There is even a comment in the NFT contract parser that basically acknowledges the current structure is a compromise:

the account history should eventually be restructured into separate collections that only reference the account-history entry by ID, similar to how NFT history works.

That kind of comment is useful because it tells me the code itself is already hinting at where the pressure points are.

If I were revisiting the project seriously, I would ask a few questions:

Should NFT account history and NFT item history be more explicitly separated?
Should the read path avoid the $lookup where possible?
Would denormalizing a few more fields into nftHistory reduce query cost enough to be worth it?

I do not think the answer is automatically "more normalization" or "more denormalization." The right answer depends on the actual query traffic. But I do think this is one of the areas where I would stop accepting the current compromise just because it already exists.

Fifth: I Would Probably Expand the Filter Surface a Bit

The current API is useful, but there are some obvious places where I could make it friendlier without turning it into a monster.

For example:

richer operation filtering
better single-sided time filters
maybe account-history views that distinguish token transfers, contract transfers, and fee transfers more explicitly
maybe a cleaner contract/action query model for consumers who think in those terms rather than the flattened operation string

I would be careful here, because API bloat is real. Not every "wouldn't it be nice if" belongs in production.

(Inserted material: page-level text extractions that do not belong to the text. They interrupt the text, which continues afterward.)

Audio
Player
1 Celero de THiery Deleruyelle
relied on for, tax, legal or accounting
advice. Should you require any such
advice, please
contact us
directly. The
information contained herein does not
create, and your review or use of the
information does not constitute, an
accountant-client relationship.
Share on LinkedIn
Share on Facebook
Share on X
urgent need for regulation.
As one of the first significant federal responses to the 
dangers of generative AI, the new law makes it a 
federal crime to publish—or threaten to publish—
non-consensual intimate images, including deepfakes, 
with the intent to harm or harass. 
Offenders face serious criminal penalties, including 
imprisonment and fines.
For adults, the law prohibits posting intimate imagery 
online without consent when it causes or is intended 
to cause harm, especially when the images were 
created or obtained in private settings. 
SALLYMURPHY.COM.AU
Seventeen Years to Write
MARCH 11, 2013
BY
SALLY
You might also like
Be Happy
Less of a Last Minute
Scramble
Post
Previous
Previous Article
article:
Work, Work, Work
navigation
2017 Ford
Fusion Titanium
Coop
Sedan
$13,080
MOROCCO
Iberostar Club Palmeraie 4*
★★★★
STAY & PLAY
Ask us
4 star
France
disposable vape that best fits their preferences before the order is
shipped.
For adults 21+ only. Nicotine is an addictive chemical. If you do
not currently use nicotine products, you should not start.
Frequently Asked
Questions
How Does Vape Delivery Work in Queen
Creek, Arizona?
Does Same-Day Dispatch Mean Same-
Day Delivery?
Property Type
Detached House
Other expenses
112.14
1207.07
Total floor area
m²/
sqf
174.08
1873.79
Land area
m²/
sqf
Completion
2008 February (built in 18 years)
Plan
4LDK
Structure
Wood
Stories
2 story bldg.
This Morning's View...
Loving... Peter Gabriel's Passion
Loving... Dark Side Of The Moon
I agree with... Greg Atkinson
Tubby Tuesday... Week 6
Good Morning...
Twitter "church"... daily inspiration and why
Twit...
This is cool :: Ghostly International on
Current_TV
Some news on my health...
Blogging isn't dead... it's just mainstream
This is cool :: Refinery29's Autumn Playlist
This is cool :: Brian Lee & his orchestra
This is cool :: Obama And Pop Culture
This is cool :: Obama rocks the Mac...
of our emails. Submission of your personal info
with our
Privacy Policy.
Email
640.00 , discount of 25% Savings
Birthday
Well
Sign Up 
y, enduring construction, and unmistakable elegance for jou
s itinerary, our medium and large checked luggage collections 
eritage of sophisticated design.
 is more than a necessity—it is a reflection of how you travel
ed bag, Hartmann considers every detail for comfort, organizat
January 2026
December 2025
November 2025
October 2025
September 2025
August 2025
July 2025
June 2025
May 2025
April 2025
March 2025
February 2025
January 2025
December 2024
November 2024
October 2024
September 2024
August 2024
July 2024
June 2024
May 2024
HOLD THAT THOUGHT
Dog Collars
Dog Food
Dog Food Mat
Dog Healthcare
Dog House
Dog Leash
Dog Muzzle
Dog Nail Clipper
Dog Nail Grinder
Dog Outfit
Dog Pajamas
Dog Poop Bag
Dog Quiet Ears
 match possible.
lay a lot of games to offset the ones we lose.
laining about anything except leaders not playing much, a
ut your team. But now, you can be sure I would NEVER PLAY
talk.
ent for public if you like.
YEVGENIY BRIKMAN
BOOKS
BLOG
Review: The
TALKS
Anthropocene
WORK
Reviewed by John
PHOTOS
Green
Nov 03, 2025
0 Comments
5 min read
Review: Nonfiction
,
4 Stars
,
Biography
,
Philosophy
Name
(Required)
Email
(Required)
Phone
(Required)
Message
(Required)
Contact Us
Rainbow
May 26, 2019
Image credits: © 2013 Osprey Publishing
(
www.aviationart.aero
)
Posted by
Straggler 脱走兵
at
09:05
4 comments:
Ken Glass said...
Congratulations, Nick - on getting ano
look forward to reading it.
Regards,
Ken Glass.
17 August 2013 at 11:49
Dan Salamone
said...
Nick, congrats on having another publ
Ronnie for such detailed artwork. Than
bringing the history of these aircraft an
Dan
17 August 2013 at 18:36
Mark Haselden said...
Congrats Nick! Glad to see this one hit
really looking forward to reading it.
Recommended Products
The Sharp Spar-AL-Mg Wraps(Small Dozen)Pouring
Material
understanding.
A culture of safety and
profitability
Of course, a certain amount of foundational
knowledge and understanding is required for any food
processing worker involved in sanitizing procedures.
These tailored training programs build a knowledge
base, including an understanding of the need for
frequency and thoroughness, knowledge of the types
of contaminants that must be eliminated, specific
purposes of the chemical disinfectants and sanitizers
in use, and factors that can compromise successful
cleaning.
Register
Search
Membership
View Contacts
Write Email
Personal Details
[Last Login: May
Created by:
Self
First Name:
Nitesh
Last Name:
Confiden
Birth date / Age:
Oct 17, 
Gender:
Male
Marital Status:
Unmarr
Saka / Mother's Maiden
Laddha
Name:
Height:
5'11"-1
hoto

But I do think there is room for a little more flexibility without making the interface messy.

Sixth: I Would Recheck the Builder’s Rollback Behavior

The parser currently does a rollback by timestamp based on the last parsed block, then replays forward from there.

That is practical and understandable, but it is also one of those places where I would want to re-read the code with a more suspicious mindset if I were making the node more robust.

Any time an system says:

"delete everything with timestamp greater than or equal to X and rebuild from there"

I want to be very sure I agree with the assumptions behind that decision.

I am not saying it is wrong. I am saying this is exactly the kind of logic that deserves a fresh review once a project graduates from "works for my current deployment" into "I want to tighten this up for the long haul."

Seventh: I Would Probably Add Some Query Telemetry Before Touching Too Much

This may actually be the most important point in the whole post.

Before I started adding indexes or restructuring the API, I would want real information about how the history node is actually being used.

What are the most common queries?

account-only lookups?
account + symbol?
deep pagination?
NFT account lookups?
same symbols queried constantly?

Because the worst way to optimize a history service is by optimizing for the queries you imagine people are making instead of the ones they are actually making.

So if I pick this project back up, I would probably start with:

lightweight query logging
maybe some aggregation on common parameter combinations
response timing for the slowest query shapes

That gives me a reasoned path to better indexes instead of just adding whatever sounds plausible in the moment.

This Is the Kind of Project That Ages Quietly

That is probably why I find this interesting enough to write about.

ssc_tokens_history is not flashy. It is not the kind of service most people think about unless it breaks, slows down, or fails to answer the question they wanted answered.

But these are exactly the kinds of projects that quietly accumulate little design decisions over time until one day you look at them and realize:

"Yeah, this still works, but I can already see where I would start cleaning it up."

And honestly, I think those kinds of posts are useful. Not because every idea turns into code tomorrow, but because writing down where the pain points are is often the first real step toward improving a service.